▶ Provided records:
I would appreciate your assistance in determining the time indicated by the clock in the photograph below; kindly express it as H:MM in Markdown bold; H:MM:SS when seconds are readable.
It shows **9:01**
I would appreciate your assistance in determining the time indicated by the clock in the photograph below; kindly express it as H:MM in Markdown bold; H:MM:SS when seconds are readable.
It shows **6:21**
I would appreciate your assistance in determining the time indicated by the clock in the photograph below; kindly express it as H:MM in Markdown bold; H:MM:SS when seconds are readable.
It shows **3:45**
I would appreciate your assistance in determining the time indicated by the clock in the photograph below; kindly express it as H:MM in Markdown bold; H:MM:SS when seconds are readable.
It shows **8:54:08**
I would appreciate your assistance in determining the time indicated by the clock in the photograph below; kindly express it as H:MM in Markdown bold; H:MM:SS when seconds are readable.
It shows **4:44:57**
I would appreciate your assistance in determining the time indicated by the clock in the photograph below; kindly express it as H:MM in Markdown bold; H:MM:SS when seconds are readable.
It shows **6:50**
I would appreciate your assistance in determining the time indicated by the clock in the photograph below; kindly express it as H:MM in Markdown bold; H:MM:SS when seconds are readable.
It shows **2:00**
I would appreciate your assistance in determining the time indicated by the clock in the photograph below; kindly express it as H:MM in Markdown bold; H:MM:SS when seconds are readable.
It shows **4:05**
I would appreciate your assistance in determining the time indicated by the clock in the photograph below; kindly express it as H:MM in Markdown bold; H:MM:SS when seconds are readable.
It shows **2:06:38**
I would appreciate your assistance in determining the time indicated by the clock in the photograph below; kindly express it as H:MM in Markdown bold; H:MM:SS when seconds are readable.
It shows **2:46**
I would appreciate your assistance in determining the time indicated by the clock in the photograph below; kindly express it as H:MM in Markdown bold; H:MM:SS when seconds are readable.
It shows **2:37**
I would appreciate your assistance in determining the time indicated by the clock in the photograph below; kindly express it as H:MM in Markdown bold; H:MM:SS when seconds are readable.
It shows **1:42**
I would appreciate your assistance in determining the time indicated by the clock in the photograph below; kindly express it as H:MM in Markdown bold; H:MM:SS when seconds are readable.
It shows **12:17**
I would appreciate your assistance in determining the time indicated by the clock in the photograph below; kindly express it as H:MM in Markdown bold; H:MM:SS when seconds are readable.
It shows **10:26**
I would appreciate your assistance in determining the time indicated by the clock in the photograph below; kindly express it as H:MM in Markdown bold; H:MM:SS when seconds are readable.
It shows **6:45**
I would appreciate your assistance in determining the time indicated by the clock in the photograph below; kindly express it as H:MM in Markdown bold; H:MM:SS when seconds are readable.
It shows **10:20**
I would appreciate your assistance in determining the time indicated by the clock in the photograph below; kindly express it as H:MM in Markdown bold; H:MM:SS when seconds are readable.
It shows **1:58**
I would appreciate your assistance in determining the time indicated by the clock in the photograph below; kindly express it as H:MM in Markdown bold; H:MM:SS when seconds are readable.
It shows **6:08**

▶ Task brief: Reproduce every one of the lines above word for word.

▶ Reply:
I would appreciate your assistance in determining the time indicated by the clock in the photograph below; kindly express it as H:MM in Markdown bold; H:MM:SS when seconds are readable.
It shows **9:01**
I would appreciate your assistance in determining the time indicated by the clock in the photograph below; kindly express it as H:MM in Markdown bold; H:MM:SS when seconds are readable.
It shows **6:21**
I would appreciate your assistance in determining the time indicated by the clock in the photograph below; kindly express it as H:MM in Markdown bold; H:MM:SS when seconds are readable.
It shows **3:45**
I would appreciate your assistance in determining the time indicated by the clock in the photograph below; kindly express it as H:MM in Markdown bold; H:MM:SS when seconds are readable.
It shows **8:54:08**
I would appreciate your assistance in determining the time indicated by the clock in the photograph below; kindly express it as H:MM in Markdown bold; H:MM:SS when seconds are readable.
It shows **4:44:57**
I would appreciate your assistance in determining the time indicated by the clock in the photograph below; kindly express it as H:MM in Markdown bold; H:MM:SS when seconds are readable.
It shows **6:50**
I would appreciate your assistance in determining the time indicated by the clock in the photograph below; kindly express it as H:MM in Markdown bold; H:MM:SS when seconds are readable.
It shows **2:00**
I would appreciate your assistance in determining the time indicated by the clock in the photograph below; kindly express it as H:MM in Markdown bold; H:MM:SS when seconds are readable.
It shows **4:05**
I would appreciate your assistance in determining the time indicated by the clock in the photograph below; kindly express it as H:MM in Markdown bold; H:MM:SS when seconds are readable.
It shows **2:06:38**
I would appreciate your assistance in determining the time indicated by the clock in the photograph below; kindly express it as H:MM in Markdown bold; H:MM:SS when seconds are readable.
It shows **2:46**
I would appreciate your assistance in determining the time indicated by the clock in the photograph below; kindly express it as H:MM in Markdown bold; H:MM:SS when seconds are readable.
It shows **2:37**
I would appreciate your assistance in determining the time indicated by the clock in the photograph below; kindly express it as H:MM in Markdown bold; H:MM:SS when seconds are readable.
It shows **1:42**
I would appreciate your assistance in determining the time indicated by the clock in the photograph below; kindly express it as H:MM in Markdown bold; H:MM:SS when seconds are readable.
It shows **12:17**
I would appreciate your assistance in determining the time indicated by the clock in the photograph below; kindly express it as H:MM in Markdown bold; H:MM:SS when seconds are readable.
It shows **10:26**
I would appreciate your assistance in determining the time indicated by the clock in the photograph below; kindly express it as H:MM in Markdown bold; H:MM:SS when seconds are readable.
It shows **6:45**
I would appreciate your assistance in determining the time indicated by the clock in the photograph below; kindly express it as H:MM in Markdown bold; H:MM:SS when seconds are readable.
It shows **10:20**
I would appreciate your assistance in determining the time indicated by the clock in the photograph below; kindly express it as H:MM in Markdown bold; H:MM:SS when seconds are readable.
It shows **1:58**
I would appreciate your assistance in determining the time indicated by the clock in the photograph below; kindly express it as H:MM in Markdown bold; H:MM:SS when seconds are readable.
It shows **6:08**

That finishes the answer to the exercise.